Так и жили. Пару раз отдыхать ездили, на море, но все больше, летом на даче время проводили. Домик небольшой, но уютный, три комнаты.  В одной спальня, в той, что
побольше зал и столовая, и кухня, где поместились плита, стол и сервант с посудой. Во дворе сарай, где инструменты хранились, и где Генрих Карлович себе мастерскую справил, там же погреб, с консервацией и всегда холодным домашним квасом. Для двоих вполне достаточно места. И участок прилагался, шесть соток. Вера Михайловна была здесь полноправной хозяйкой. Все у неё росло, цвело и плодоносило. Генрих Карлович появлялся на участке, когда нужно было, что-то вскопать, прокопать, прибрать. Но дом, сарай, были на нем. Лежала у него душа к столярному делу. Нравился ему запах свежей древесины. Часто говорил, что с деревом, как с женщиной надо обращаться, нежно и с любовью. И был у него везде порядок. Инструменты на полках, как солдаты в строю. Гвозди, гвоздик к гвоздику, в ящике, им сколоченным лежали. Пилы на стене висят, одна к одной и на одном уровне.
А годы, они, как белка, с ветки на ветку, с дерева на дерево.
Генрих Карлович в сарае столярничал, когда Вера Михайловна с огорода пришла и пожаловалась.

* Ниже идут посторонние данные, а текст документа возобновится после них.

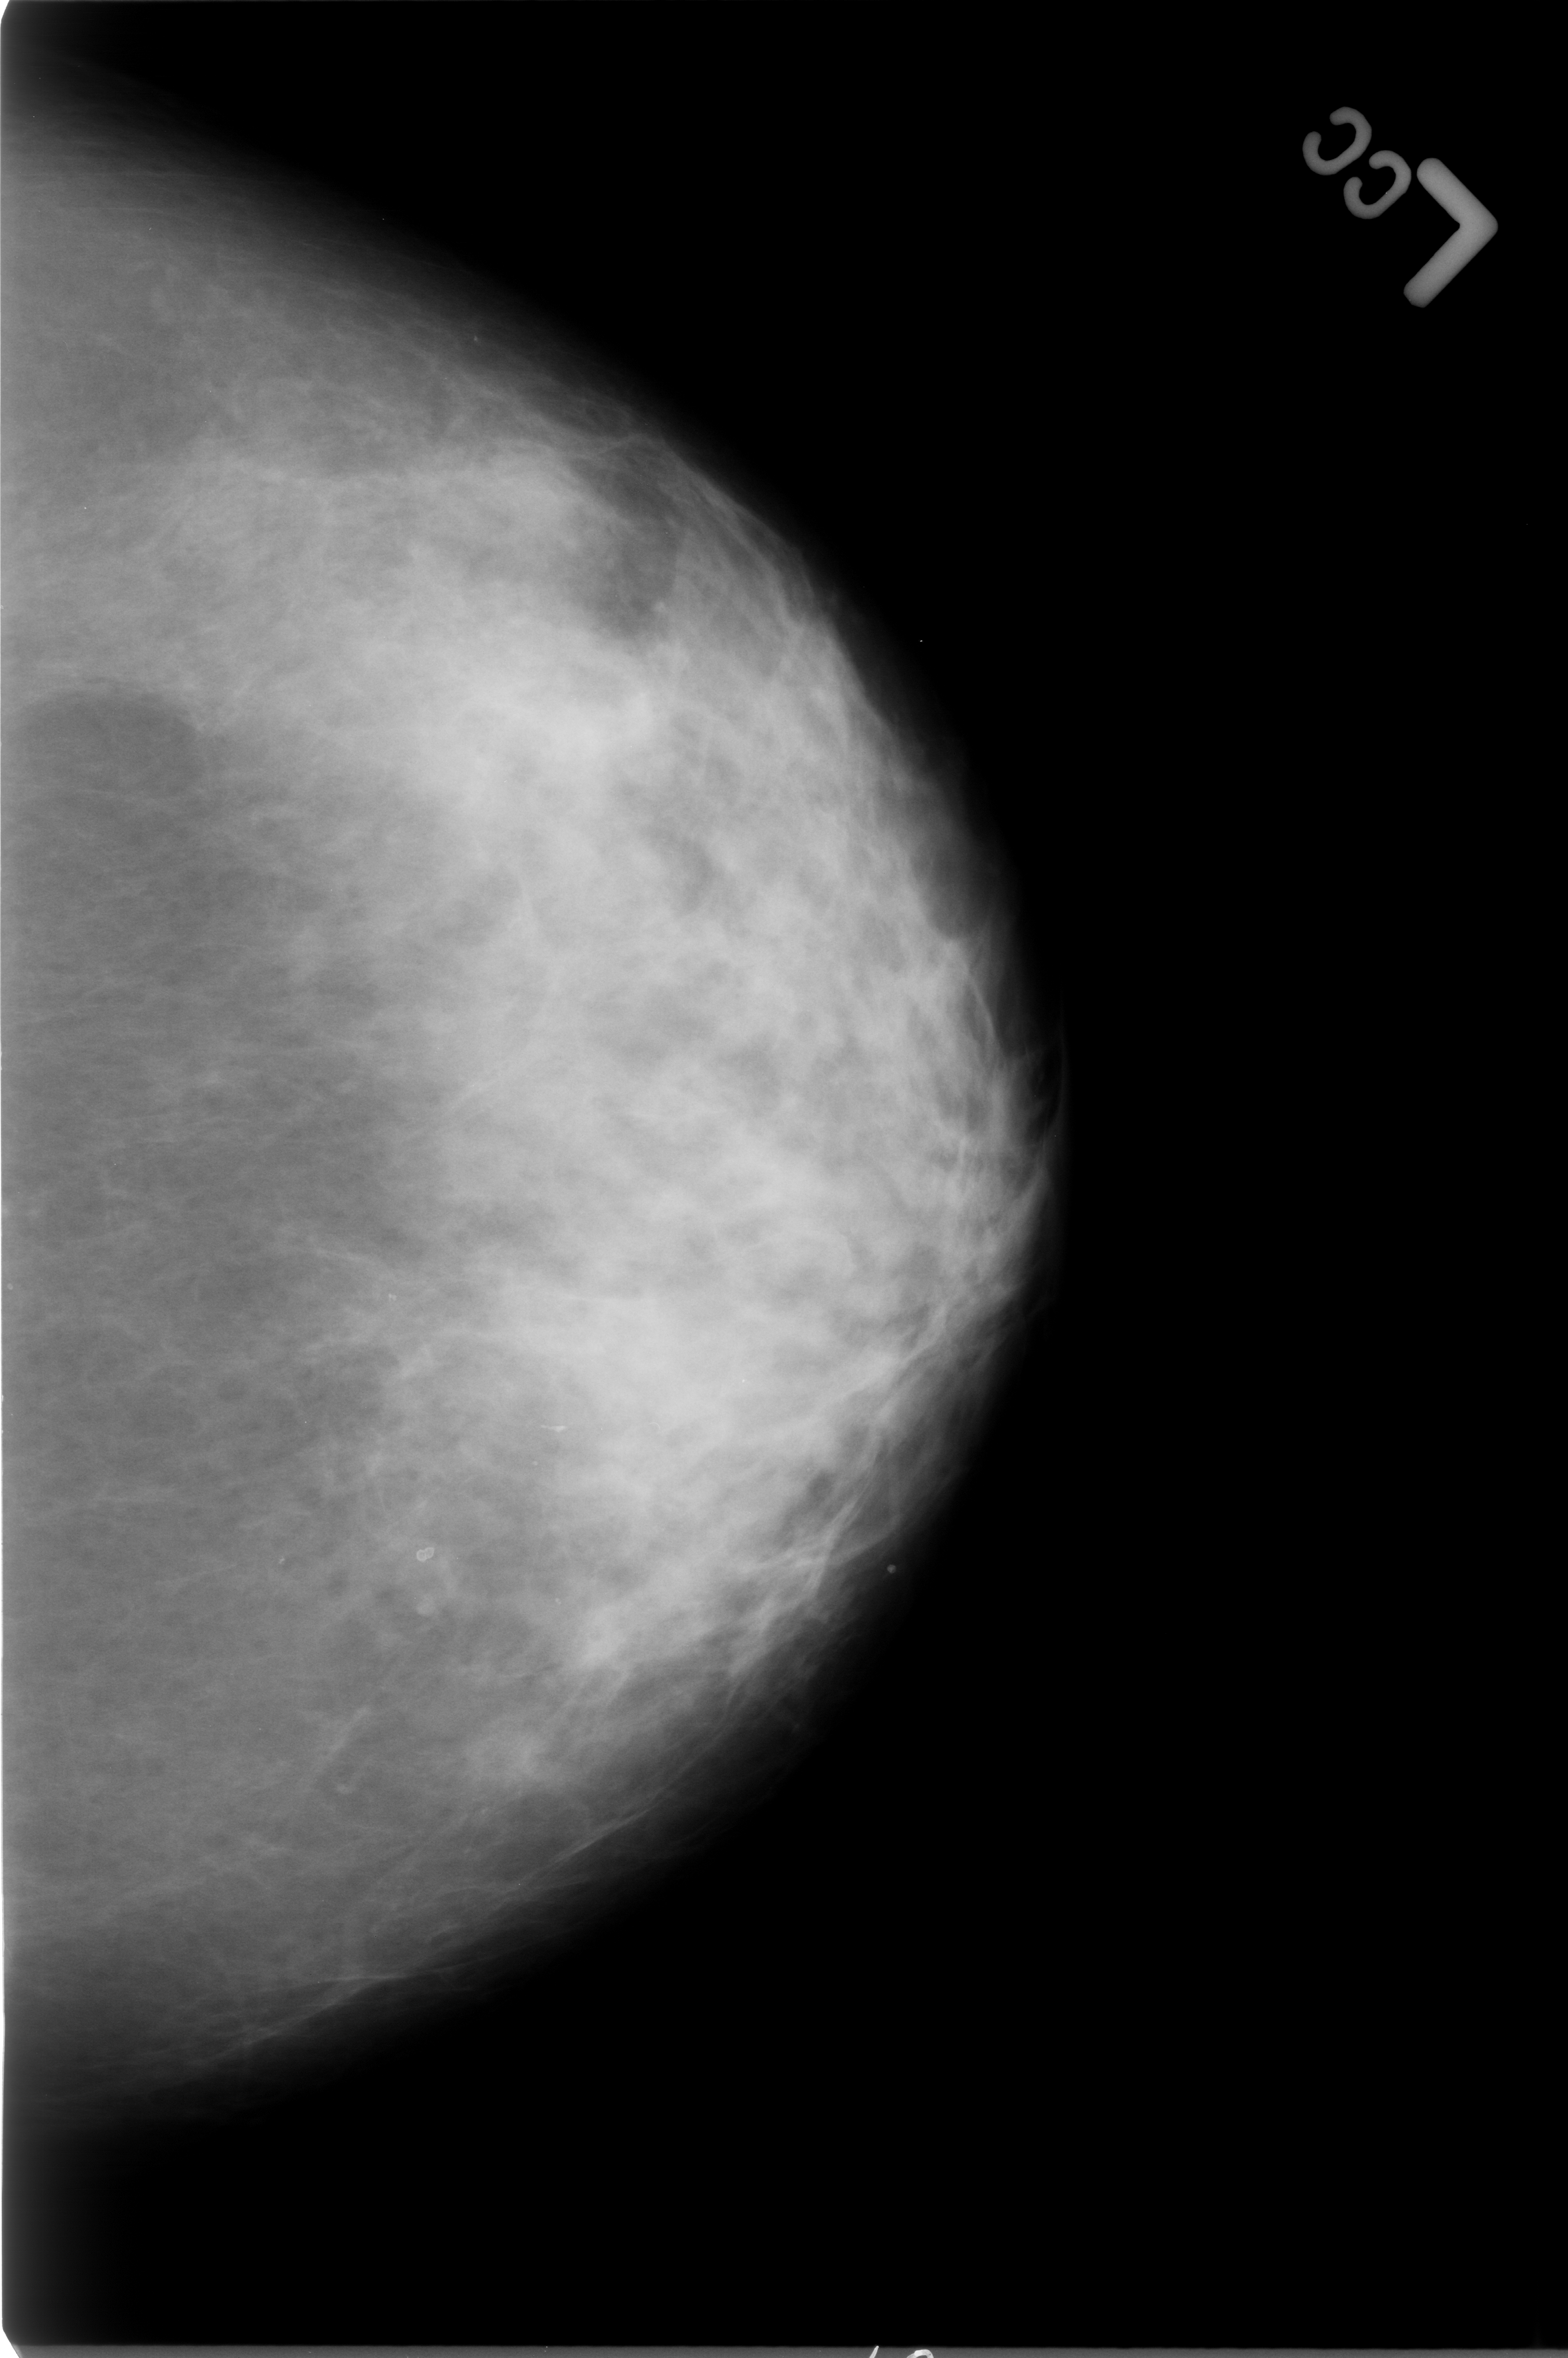
Mammogram (digitized film), left breast, craniocaudal (CC) view, breast composition: heterogeneously dense (BI-RADS density category 3 of 4).
Radiologist-marked abnormalities on this image: Finding 1 of 2: calcifications, morphology round and regular / lucent centered; BI-RADS assessment category 2; benign without callback (not worked up further). Finding 2 of 2: calcifications, morphology round and regular / lucent centered; BI-RADS assessment category 2; benign without callback (not worked up further).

-Чтой-то, Генрих, не по себе мне. Слабость такая, что все из рук валится.
Генрих Карлович испугался. Никогда жена не жаловалась ни на что. И главное, что давно она его Генрихом не называла. Все Гера, да Гера. А тут Генрих. Значит действительно, что-то не так.
Генрих Карлович, зашёл в кухню, по привычке взял тряпку, чтобы собрать крошки со стола, которые Вера Михайловна никогда не убирала, привыкла, знала, Гера уберёт, но крошек на столе не оказалось.
Тогда, Генрих Карлович сел на стул, посмотрел на фотокарточку с захваченным чёрной лентой левым нижним углом, взял кусочек хлеба с полупустой стопки, разломил пополам, и заплакал.